Returning to today’s liturgical readings, I am assured God’s Word is at work, just as the rain and the snow continue to bring forth life, despite my ignorance of how that rain and snow will get the job done. Similarly, if I try to sow the seed of God’s Word as best I can with the resources I have, God will determine the best fruitful outcome for that sowing. Finally, however inarticulately I try to express my thoughts and desires in response to our present challenges, I know that the groaning of creation resonates with the groaning in my own soul, to express the truth that new life is indeed being born.
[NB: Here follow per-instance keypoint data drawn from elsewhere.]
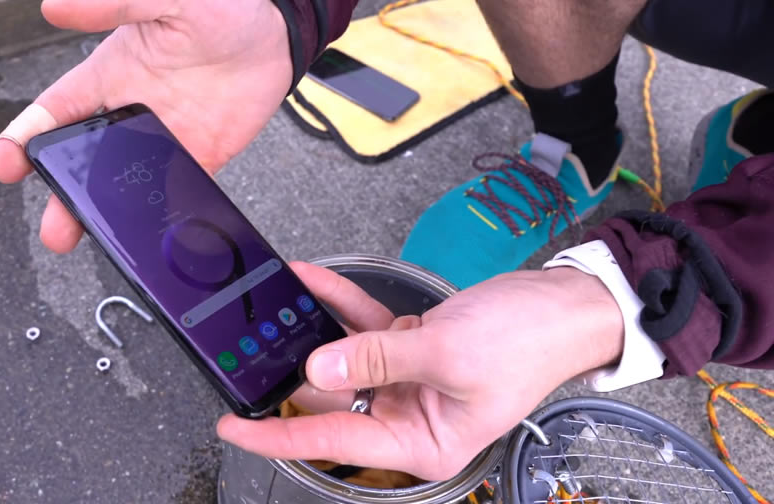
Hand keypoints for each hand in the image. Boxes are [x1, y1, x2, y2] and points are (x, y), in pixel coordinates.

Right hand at [0, 0, 292, 252]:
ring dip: (103, 215)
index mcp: (109, 74)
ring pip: (122, 185)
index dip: (25, 136)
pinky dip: (162, 216)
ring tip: (87, 241)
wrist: (274, 32)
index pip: (56, 110)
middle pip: (82, 160)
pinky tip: (149, 239)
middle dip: (62, 195)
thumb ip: (116, 3)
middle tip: (52, 229)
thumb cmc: (219, 6)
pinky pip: (174, 191)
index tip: (5, 164)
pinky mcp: (198, 157)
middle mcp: (128, 112)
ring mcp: (162, 140)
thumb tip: (54, 6)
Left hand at [218, 265, 623, 480]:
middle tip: (242, 350)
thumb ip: (376, 361)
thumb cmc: (528, 343)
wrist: (564, 305)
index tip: (233, 427)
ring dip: (311, 327)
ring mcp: (406, 382)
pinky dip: (340, 304)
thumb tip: (318, 366)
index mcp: (420, 443)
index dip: (276, 437)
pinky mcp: (409, 348)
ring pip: (341, 359)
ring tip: (272, 304)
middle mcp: (408, 418)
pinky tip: (313, 281)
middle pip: (331, 400)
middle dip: (289, 370)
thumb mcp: (447, 355)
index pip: (333, 446)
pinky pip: (362, 327)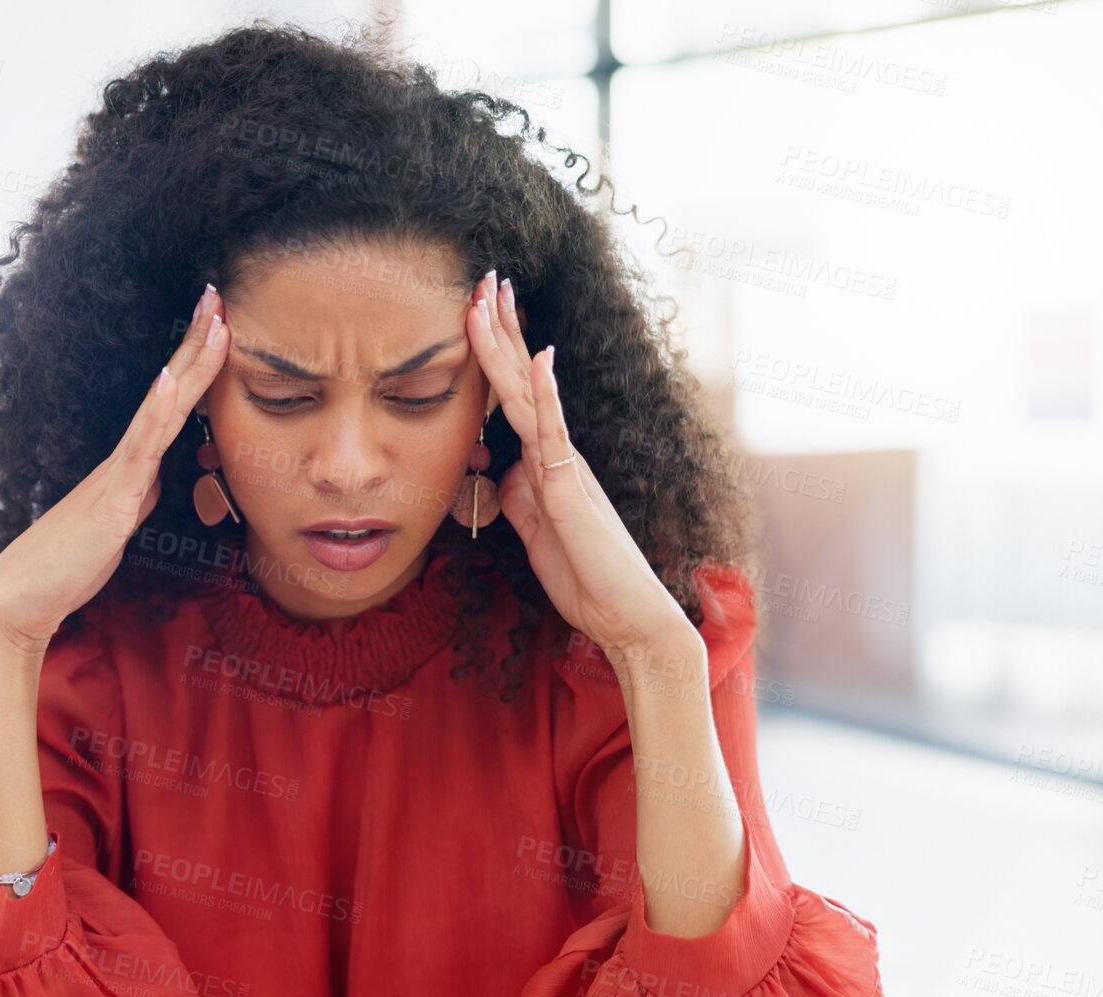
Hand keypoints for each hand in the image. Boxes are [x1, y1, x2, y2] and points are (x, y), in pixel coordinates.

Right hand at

Michaelangelo Allocca,  July 12, 2020

3 replies
  1. KATIE RINEY
    KATIE RINEY says:

    Omg, God is definitely using you to speak to my heart! Thank you for articulating so well what I am trying to say in my “journal” that I just wrote at 3:00 am bc I couldn’t sleep. 🙂 peace and love, Kate

    Reply
  2. Leigh Pelletier
    Leigh Pelletier says:

    Thank you, Michaelangelo. Thoughts like yours help me remain where I’m planted, in a supportive and loving Catholic community in NH. God is Love, and I have hope that someday our children or grandchildren will look back, and wonder why there was ever any disagreement about supporting a committed, loving union between two adults.

    My great sorrow is that this issue sets up a massive roadblock to leading young people to a beautiful way of living, in other words, to evangelization efforts. After supporting children in their faith walk, through music ministry, into adulthood, I have watched them fall away, and the LBGTQ issue has been the main reason.

    Young people, brought up in a compassionate, non-judgemental environment, clearly see the hypocrisy of an institution proclaiming Love, yet condemning Love between two faithful persons.

    One more day, one more decision to stay. Thankyou.